World-first multimodal hearing aids programme receives £3.2m funding
A multidisciplinary research programme, which is being co-led by the University of Wolverhampton and led by Edinburgh Napier University, has received £3.2 million to develop next-generation multimodal hearing aids to help improve the lives of people with hearing impairment.
The funding comes from the Engineering and Physical Sciences Research Council (EPSRC) under the ‘Transformative Healthcare Technologies for 2050’ scheme.
According to the World Health Organisation, more than five per cent of the world’s population requires rehabilitation to address their ‘disabling’ hearing loss and by 2050 nearly 2.5 billion people are projected to have some degree of hearing loss.
In the UK alone, around 12 million people currently suffer from hearing loss, costing approximately £450 million per year to the NHS.
Hearing aids are the most widely used devices for compensating the majority of hearing losses. However, due to the general perception of existing audio-only hearing aids performing poorly, hearing aids uptake is as low as only 40 per cent, and most people who have the device don't use it often enough.
Inspired by human speech perception in everyday noisy situations, that usually require both aural and visual senses, the funded four-year Cognitively-Inspired 5G-IoT Enabled Multi‐Modal Hearing Aids (COG-MHEAR) programme is developing the world’s first multimodal hearing aids, designed to autonomously adapt to their surroundings, resulting in greater intelligibility and potentially reduced listening effort.
Dr Ahsan Adeel, the programme’s Research and Innovation Deputy Director from the University of Wolverhampton, significantly contributed to the preliminary pioneering research led by the Programme Director, Professor Amir Hussain from Edinburgh Napier University.

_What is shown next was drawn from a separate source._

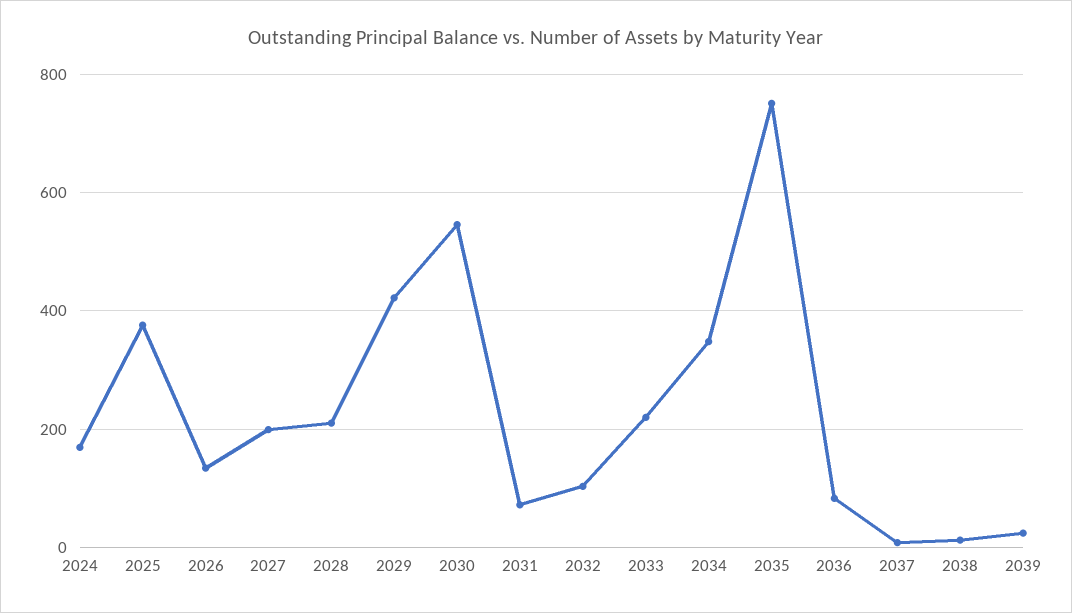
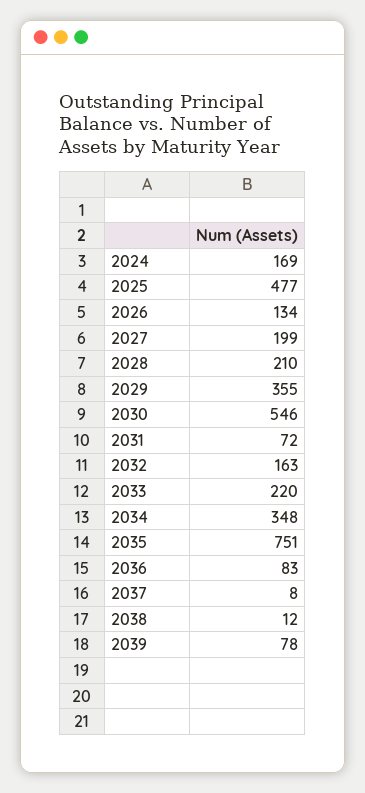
2025: 380 -> 477
2029: 420 -> 355
2032: 100 -> 163
2039: 20 -> 78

Dr Adeel said: “Our vision 2050 is to go beyond 5G-IoT and internet, for internet-independent 'brain-like' on-chip processing to further address hearing aid's size, power budget, communication, and cybersecurity issues.
“This EPSRC programme will provide the UK with a timely opportunity to improve hearing aid uptake, reduce NHS cost, and gain a leading position in the future multimodal hearing aid industry.
“The visionary research represents a step-change in how healthcare will be delivered in future.”
Professor Amar Aggoun, the Dean of the Faculty of Science and Engineering said: “It is fantastic to be co-leading this programme into creating the next generation of hearing aids.
“The Faculty of Science and Engineering at the University of Wolverhampton is going from strength to strength with new facilities being invested in and research projects that make a truly positive impact, like this one will have, being undertaken by our researchers.”
The project partners are: Edinburgh Napier University; University of Wolverhampton; University of Edinburgh; University of Glasgow; Heriot-Watt University; University of Manchester; University of Nottingham; Sonova; Nokia Bell-Labs; Alpha Data; Digital Health & Care Institute; The Data Lab; and Action on Hearing Loss (view full partner details).